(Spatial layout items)
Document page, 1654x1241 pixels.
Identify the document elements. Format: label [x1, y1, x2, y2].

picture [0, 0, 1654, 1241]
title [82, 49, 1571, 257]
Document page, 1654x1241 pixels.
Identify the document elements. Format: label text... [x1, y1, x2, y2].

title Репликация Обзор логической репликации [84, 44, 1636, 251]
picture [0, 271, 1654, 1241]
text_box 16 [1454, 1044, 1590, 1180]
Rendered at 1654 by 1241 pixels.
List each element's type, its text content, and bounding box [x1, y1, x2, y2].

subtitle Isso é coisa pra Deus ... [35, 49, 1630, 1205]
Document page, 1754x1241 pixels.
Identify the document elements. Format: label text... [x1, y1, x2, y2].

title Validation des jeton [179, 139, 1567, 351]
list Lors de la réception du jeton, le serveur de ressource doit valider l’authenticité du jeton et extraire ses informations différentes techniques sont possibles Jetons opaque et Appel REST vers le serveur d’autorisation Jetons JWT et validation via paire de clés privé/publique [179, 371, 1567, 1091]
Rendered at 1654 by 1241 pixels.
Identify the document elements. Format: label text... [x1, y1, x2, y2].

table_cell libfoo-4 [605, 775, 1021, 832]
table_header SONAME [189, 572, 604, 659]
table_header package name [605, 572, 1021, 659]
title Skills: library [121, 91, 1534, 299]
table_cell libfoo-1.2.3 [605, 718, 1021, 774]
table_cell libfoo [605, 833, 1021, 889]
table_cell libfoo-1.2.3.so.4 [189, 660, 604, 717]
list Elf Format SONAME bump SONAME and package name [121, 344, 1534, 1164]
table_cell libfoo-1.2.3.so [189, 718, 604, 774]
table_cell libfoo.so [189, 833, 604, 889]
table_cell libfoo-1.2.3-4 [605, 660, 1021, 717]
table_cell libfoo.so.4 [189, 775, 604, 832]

What you have to do: Please write out the items above again, switching each "pixels" to "px" and leaving everything else as it is.

Task output:
Document page, 1654x1241 px.
Identify the document elements. Format: label [x1, y1, x2, y2].

picture [0, 0, 1654, 1241]
title [82, 49, 1571, 257]
Document page, 1654x1241 px.
Identify the document elements. Format: label text... [x1, y1, x2, y2].

title Репликация Обзор логической репликации [84, 44, 1636, 251]
picture [0, 271, 1654, 1241]
text_box 16 [1454, 1044, 1590, 1180]
Rendered at 1654 by 1241 px.
List each element's type, its text content, and bounding box [x1, y1, x2, y2].

subtitle Isso é coisa pra Deus ... [35, 49, 1630, 1205]
Document page, 1754x1241 px.
Identify the document elements. Format: label text... [x1, y1, x2, y2].

title Validation des jeton [179, 139, 1567, 351]
list Lors de la réception du jeton, le serveur de ressource doit valider l’authenticité du jeton et extraire ses informations différentes techniques sont possibles Jetons opaque et Appel REST vers le serveur d’autorisation Jetons JWT et validation via paire de clés privé/publique [179, 371, 1567, 1091]
Rendered at 1654 by 1241 px.
Identify the document elements. Format: label text... [x1, y1, x2, y2].

table_cell libfoo-4 [605, 775, 1021, 832]
table_header SONAME [189, 572, 604, 659]
table_header package name [605, 572, 1021, 659]
title Skills: library [121, 91, 1534, 299]
table_cell libfoo-1.2.3 [605, 718, 1021, 774]
table_cell libfoo [605, 833, 1021, 889]
table_cell libfoo-1.2.3.so.4 [189, 660, 604, 717]
list Elf Format SONAME bump SONAME and package name [121, 344, 1534, 1164]
table_cell libfoo-1.2.3.so [189, 718, 604, 774]
table_cell libfoo.so [189, 833, 604, 889]
table_cell libfoo-1.2.3-4 [605, 660, 1021, 717]
table_cell libfoo.so.4 [189, 775, 604, 832]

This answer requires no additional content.